9 augustus 2019, column Bert van den Braak

Van de opgaven waarvoor de naoorlogse kabinetten stonden, valt nu moeilijk een voorstelling te maken. Een geplunderd en verarmd land1), met een verzwakte, hard getroffen bevolking, moest zich zien op te richten. De minister van Financiën had in die omstandigheden een extra zware taak. Enerzijds moest de enorme schuld worden weggewerkt, maar anderzijds waren uitgaven nodig voor herstel. Om één cijfer te noemen. In 1946 was er een staatsschuld van meer dan honderd procent.

De minister van Financiën die in 1945 deze financieel-economische problemen moest zien op te lossen, was de toen 42-jarige Piet Lieftinck. Hij was, na ambtenaar op het ministerie van Economische Zaken te zijn geweest, sinds 1934 hoogleraar economie, geld-, krediet- en bankwezen en handelspolitiek aan de Nederlandse Economische Hogeschool in Rotterdam. Hij was dus al als 32-jarige hoogleraar geworden. Zijn politieke belangstelling bleek uit zijn lidmaatschap van de Christelijk-Historische Unie. Als zoon van een hervormde predikant lag die keuze ook wel voor hand, maar Lieftinck behoorde daar tot de jongeren die aanstuurden op een progressievere koers.2)

Als één van de politieke gijzelaars van de Duitsers speelde hij in Sint-Michielsgestel een belangrijke rol bij het ontwikkelen van gedachten over de naoorlogse samenleving. Lieftinck was aanhanger van de leer van de Britse econoom J.M. Keynes, die voorstander was van een actieve, sturende rol van de overheid. Die conjunctuurpolitiek hield simpel gesteld in: bij economische krimp stimuleren en bij dreigende oververhitting afremmen. De koopkracht diende op peil te blijven. Grotere stabiliteit en een actief, op analyse gebaseerd economisch beleid moest massawerkloosheid, zoals in de jaren dertig bestond, voorkomen.

In de gegeven penibele situatie was aan schuldsanering en geldzuivering niet te ontkomen en zeker dat laatste was een eerste prioriteit van Lieftinck. Er was veel te veel geld in omloop. In juli 1945 zorgde hij door invoering van nieuw geld, waarbij iedereen een week van tien gulden moest leven, dat dubieuze oorlogswinsten werden afgeroomd. Belastingmaatregelen zorgden er daarna voor dat kapitaalkrachtigen sterker bijdroegen aan het wegwerken van overheidstekorten. Daarnaast trad Lieftinck op als een uiterst strenge minister, waarbij collega-ministers iedere (extra) uitgave moesten bevechten.

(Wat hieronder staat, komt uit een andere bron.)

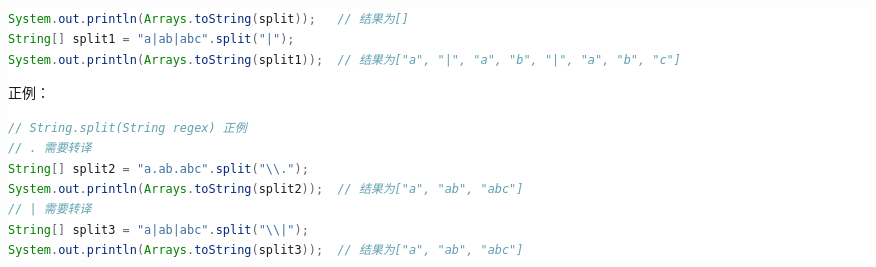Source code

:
 ```java
System.out.println(Arrays.toString(split));   // 结果为[]
String[] split1 = "a|ab|abc".split("|");
System.out.println(Arrays.toString(split1));  // 结果为["a", "|", "a", "b", "|", "a", "b", "c"]
```
正例：
```java
// String.split(String regex) 正例
// . 需要转译
String[] split2 = "a.ab.abc".split("\\.");
System.out.println(Arrays.toString(split2));  // 结果为["a", "ab", "abc"]
// | 需要转译
String[] split3 = "a|ab|abc".split("\\|");
System.out.println(Arrays.toString(split3));  // 结果为["a", "ab", "abc"]
```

Onmiskenbaar droeg de na 1947 beschikbaar gekomen Marshallhulp enorm bij aan het herstel. Die steun en de door werknemers en overheid betrachte soberheid maakten normalisering van het economisch leven mogelijk en zorgden voor een sterke(re) concurrentiepositie. De tekorten namen af en in 1955 was er een vrijwel sluitende begroting. Het financiële beleid legde zo de basis voor welvaartsgroei, die zich vanaf begin jaren vijftig stilaan begon af te tekenen.

Lieftinck had zich in 1945 aangesloten bij de Nederlandse Volksbeweging en stapte in 1946 van de CHU over naar de Partij van de Arbeid. Met Drees werd hij het gezicht van een sobere, redelijke partij, die zich richtte op het nemen van regeringsverantwoordelijkheid. In samenwerking met vooral de KVP werd een gematigd progressieve koers gevolgd. In dat licht was het niet vreemd dat de in wezen wat apolitieke Lieftinck in 1956 werd gevraagd pogingen te ondernemen om de kabinetsformatie vlot te trekken. Daarin slaagde hij overigens niet. Zijn politieke rol was toen definitief uitgespeeld, nadat hij al in 1952 afscheid had genomen als minister. Hij deed alleen nog van zich spreken toen hij in 1971 de in zijn ogen te zeer geradicaliseerde PvdA verruilde voor DS'70.

Hij bleef de man van 'het Tientje' en - zeker voor tijdgenoten - 'de Kei van de Kneuterdijk' (de Haagse straat waar het ministerie van Financiën was gevestigd). Voor hem gold misschien wel meer dan voor welke minister ook dat hij de juiste man op de juiste plaats was.

Dit is de derde van een serie van vijf zomercolumns over 'grote' ministers.